米国産大豆の中国向け輸出は、トランプ米大統領が第1期目半ばに中国との間で勃発させた貿易戦争の影響を受けやすいものの1つだ。当時、米国の対中貿易赤字は他国との貿易赤字の5倍だった。しかし、貿易戦争を表すものは大豆だけではない。

・中国はかつて米国にとって最大の貿易相手国だった。現在は3位だ

・2月に公表される2025年のデータでは、米国の貿易全体に占める中国の割合は数十年ぶりに10%を下回る可能性が極めて高い

・数十年にわたって中国は米国にとって最大の輸入相手国だった。現在は3位だ

・2018年、トランプ大統領が中国からの輸入品約3000億ドル(約47.4兆円。1ドル=158円換算)規模に対して関税を課した際に、米国が中国から輸入していた上位10品目のうち8品目の輸入額は現在では50%以上減少している

・昨年8〜12月のうち3カ月では、米国の国別の貿易赤字で最も大きかったのは、2018年に「他国の5倍」だった対中ではなく対メキシコだった。

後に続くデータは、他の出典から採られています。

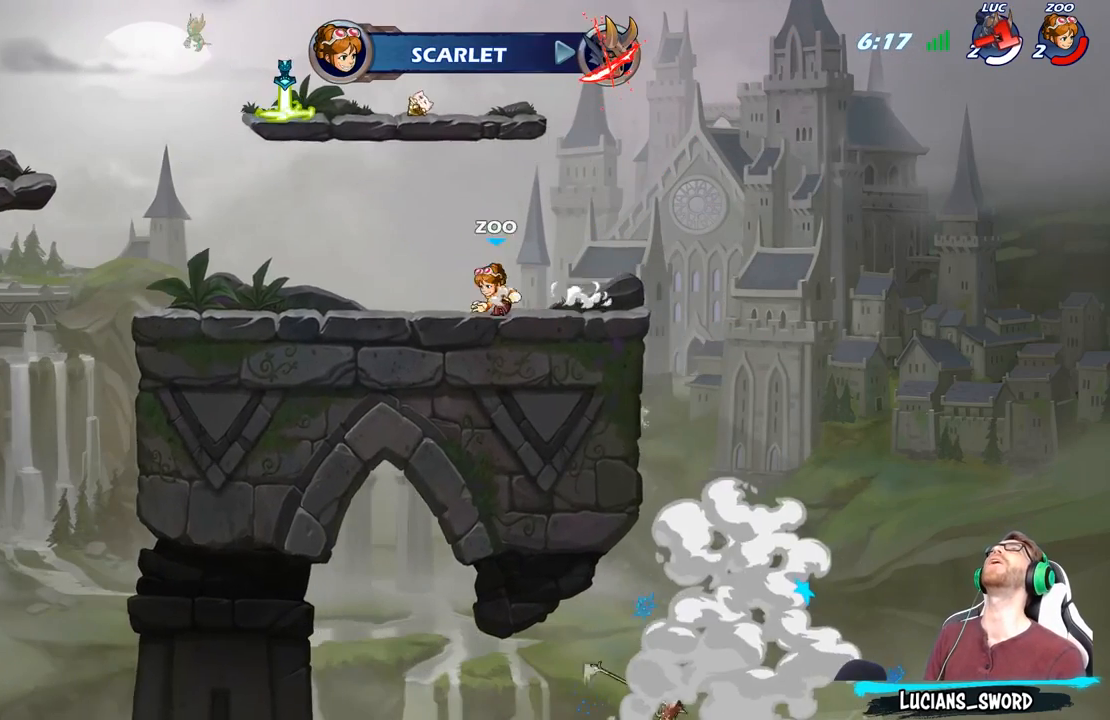
{"buttons": [], "left_stick": "center", "right_stick": "center", "events": [[33, "left_stick", "center"], [83, "R2", "down"], [350, "R2", "up"], [417, "L2", "up"]]}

米国の貿易赤字は昨年10月に急減した。にもかかわらず、年次データが発表されれば通算5年のトランプ政権下で4番目に多くなる可能性が高い。

かつて輸出の50%超を占めた中国向け大豆シェアが、19%まで低下

そして、米国産大豆の輸出は過去17年のうち10年間で中国向けが全体の50%超を占め、さらに別の4年間でも40%超を占めていたにもかかわらず、2025年の10月までのシェアはわずか19%にとどまっている。

中国のシェアがその後増加していないことが確認されれば、20%を下回るのは少なくとも国勢調査局が公開している最も古いデータである2003年以来、初めてとなる。

過去17年間のうち40%を下回った年は3回あるが、いずれもトランプ政権の時だ。トランプ政権は1期目と2期目を通じて大豆農家への打撃を和らげようと何十億ドルも拠出して支援してきた。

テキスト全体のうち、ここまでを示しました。